**Source extract**
────
For many brands, design’s silent impact is the difference between success and failure. The challenge, however, is knowing exactly how to leverage design and speak to the correct audience in the right way. Understanding what your designs truly communicate and ensuring it’s meaningful and relevant to your target audience is the ultimate craft of branding and design.

The more literal you are, the less it sticks.

Contrary to intuition, the harder you try to say something and the more literal you are with design, the less likely it is that you will land your message. Often times it will be the opposite. How many whiskeys are called Top-Shelf? One. And how many of those are proudly displayed on the top shelf? Zero.

Consumers are smarter than that. The human brain is wired to decode patterns and make subtle connections in the pursuit of gaining an understanding of the context and to support decision making. From your name and the design of your logo and identity system, the feel and experience of your packaging, the tone of voice used to communicate; everything harmonizes together as unspoken cues to be subconsciously decoded within the greater context of culture. When properly arranged, these codes and cues are what create the connections with your target (an actual person, remember!), they trigger associations and become the things people remember, and they enhance your communication on a level that words, messages and advertisements are unable to achieve on their own.
────
Dataset items:
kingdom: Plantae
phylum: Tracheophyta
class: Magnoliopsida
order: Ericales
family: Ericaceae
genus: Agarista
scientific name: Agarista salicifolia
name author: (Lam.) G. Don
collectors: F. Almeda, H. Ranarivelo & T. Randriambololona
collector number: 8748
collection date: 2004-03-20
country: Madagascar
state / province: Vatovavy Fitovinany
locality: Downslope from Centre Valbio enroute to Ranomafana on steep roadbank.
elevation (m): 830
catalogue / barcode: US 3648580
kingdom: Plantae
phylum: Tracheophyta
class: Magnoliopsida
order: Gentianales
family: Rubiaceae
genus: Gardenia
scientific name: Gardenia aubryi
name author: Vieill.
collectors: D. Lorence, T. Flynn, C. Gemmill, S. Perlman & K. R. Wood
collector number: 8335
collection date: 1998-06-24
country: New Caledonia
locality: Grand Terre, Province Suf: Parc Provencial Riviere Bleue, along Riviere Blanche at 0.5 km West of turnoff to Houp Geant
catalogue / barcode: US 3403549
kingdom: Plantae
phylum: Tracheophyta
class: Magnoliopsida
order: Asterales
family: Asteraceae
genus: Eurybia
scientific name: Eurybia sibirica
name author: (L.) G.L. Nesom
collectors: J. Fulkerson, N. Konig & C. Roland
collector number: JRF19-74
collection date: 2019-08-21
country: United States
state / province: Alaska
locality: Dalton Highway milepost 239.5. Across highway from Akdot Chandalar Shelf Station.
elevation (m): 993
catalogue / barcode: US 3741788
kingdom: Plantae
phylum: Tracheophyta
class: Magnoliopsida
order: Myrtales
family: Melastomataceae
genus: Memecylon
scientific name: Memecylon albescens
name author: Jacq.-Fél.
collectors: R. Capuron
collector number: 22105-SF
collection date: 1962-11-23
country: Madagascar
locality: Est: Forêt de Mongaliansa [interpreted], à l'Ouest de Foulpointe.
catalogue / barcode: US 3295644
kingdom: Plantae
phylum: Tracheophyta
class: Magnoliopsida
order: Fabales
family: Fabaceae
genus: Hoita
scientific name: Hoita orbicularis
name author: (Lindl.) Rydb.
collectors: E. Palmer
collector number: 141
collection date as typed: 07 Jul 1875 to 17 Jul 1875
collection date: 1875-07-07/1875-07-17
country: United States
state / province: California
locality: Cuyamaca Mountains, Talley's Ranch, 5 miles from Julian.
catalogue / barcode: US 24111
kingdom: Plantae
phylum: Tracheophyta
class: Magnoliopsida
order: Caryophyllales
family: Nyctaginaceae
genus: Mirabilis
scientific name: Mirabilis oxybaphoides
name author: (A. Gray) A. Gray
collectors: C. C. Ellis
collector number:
────
**Directions**
1. Answer these questions about the branding passage.
(a) What does it call the ultimate craft of branding and design?
(b) How many whiskeys called Top-Shelf are proudly displayed on the top shelf?
(c) What is the human brain wired to do?
2. Update the stretch of the branding passage from "Contrary to intuition, the" through "top shelf? Zero." by putting "bourbons" in place of "whiskeys".
The listing has no connection to the branding passage.

**Task results**
1.
(a) Understanding what your designs truly communicate and ensuring it's meaningful and relevant to your target audience.
(b) Zero.
(c) To decode patterns and make subtle connections in the pursuit of gaining an understanding of the context and to support decision making.

2.
Contrary to intuition, the harder you try to say something and the more literal you are with design, the less likely it is that you will land your message. Often times it will be the opposite. How many bourbons are called Top-Shelf? One. And how many of those are proudly displayed on the top shelf? Zero.